Recent market performance has suggested this could repeat if the market falls much further. As a consequence, Fed Chair Jerome Powell along with former Fed chairs Janet Yellen and Ben Bernanke said on Friday the right things to calm rattled markets, which had pushed briefly into bear market territory. Powell underscored the health of the U.S. economy but also expressed sensitivity to fragile markets given the nine interest-rate increases since QE ended in the U.S. He also said that the central bank would be willing to "adjust" policy if it disrupted the market or created adverse financial conditions, running against the central bank's statutory goals. Still, he remarked that "most of the hard data remain quite solid and suggest ongoing momentum going into 2019." Thus in standard politico-speak style, he's leaving the door open for more tightening but also a neutral stance or even easing if necessary. Yet rates remain well below historical norms when the Fed would normally begin tightening. Nine 25-basis point hikes from record low levels of interest rates put today's rates at just above 2% compared to historical norms of typically 5% and above.

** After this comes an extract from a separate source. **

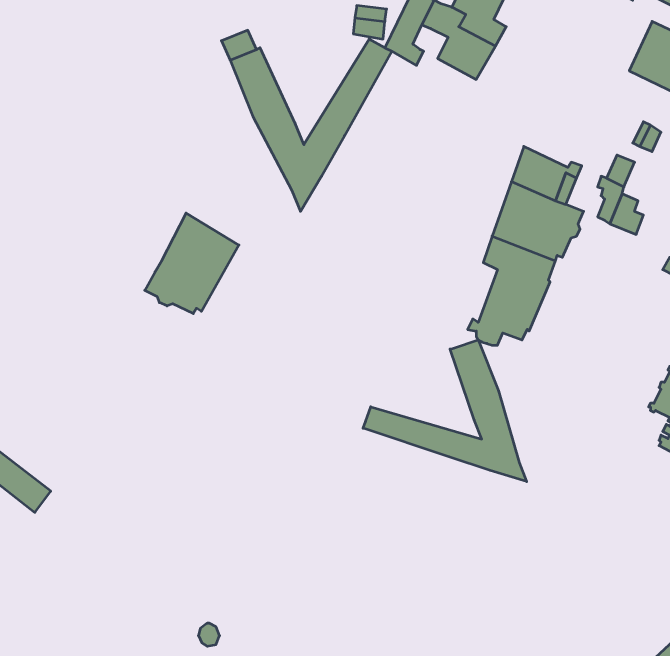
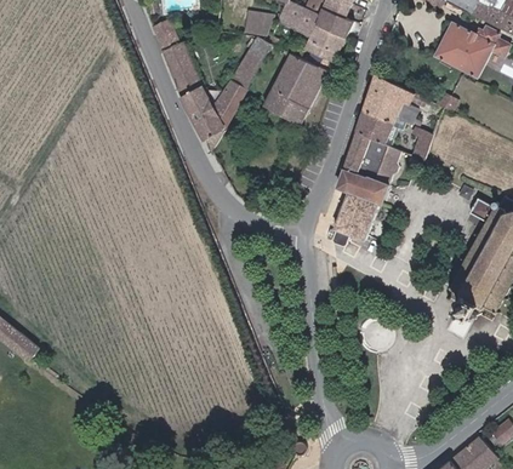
building: none -> [263,53,326,128]
building: none -> [363,74,412,122]
building: [145,213,239,314] -> none
building: [363,340,527,482] -> none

At present, the major averages look like they are having a typical dead cat bounce. Despite Friday's good news with the majors up strongly, volume on the NASDAQ was lower than the prior day, and while volume on the S&P 500 was higher, it was only 7% above the norm. Confirmation days on both the S&P 500 and Dow Industrials have not worked in many years. Only the NASDAQ Composite confirmation remains valid but only when sufficient numbers of leading stocks confirm. In the current bounce, all majors have moved higher on relatively weak volume. Major stocks such as FB, GOOGL, and NVDA are all bouncing on low volume. So while the larger trend remains down, the market can chop higher as levels of volatility remain elevated. The VIX CBOE has been trading above 15 since early October, and typically above 20. 

A positive resolution to the trade talks with China, lower bond yields, sufficient evidence of economic strength, and soothing words from Powell can put a temporary end to the current downtrend. But going forward, gains in the major averages may be scarce as suggested by both Druckenmiller and Ray Dalio as a number of bubbles remain in addition to mounting evidence of global economic troubles. 

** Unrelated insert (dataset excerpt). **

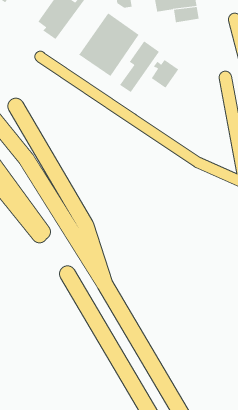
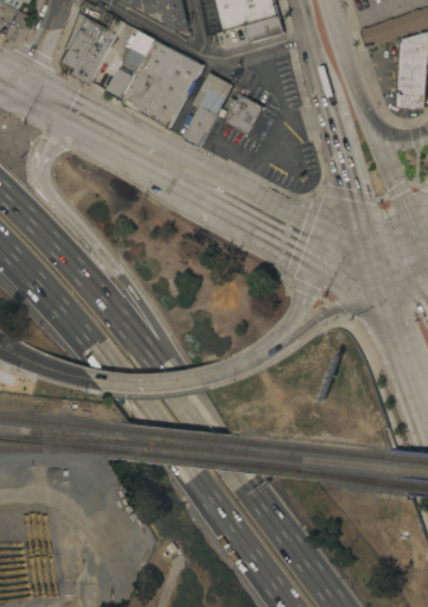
building: none -> [107,30,155,100]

Way Forward To Trading Profits

Thus even should the market serve up directionless chop and slop as we saw for much of 2018, undercut & rally patterns showed themselves to be profitable on balance, prior to the correction that began in October. Should the market go trendlessly cold as they did in the mid-1970s, volume dry up patterns can work well. Should the market continue its slide, short positions can generally be profitable. And should the market decide to stage a decent uptrend, our Focus List which still has zero names on it, a first since we launched this website in 2010, will most likely become populated. Of course, should a name with fundamental and technical strength emerge regardless of the market environment, it would also likely make it onto our Focus List.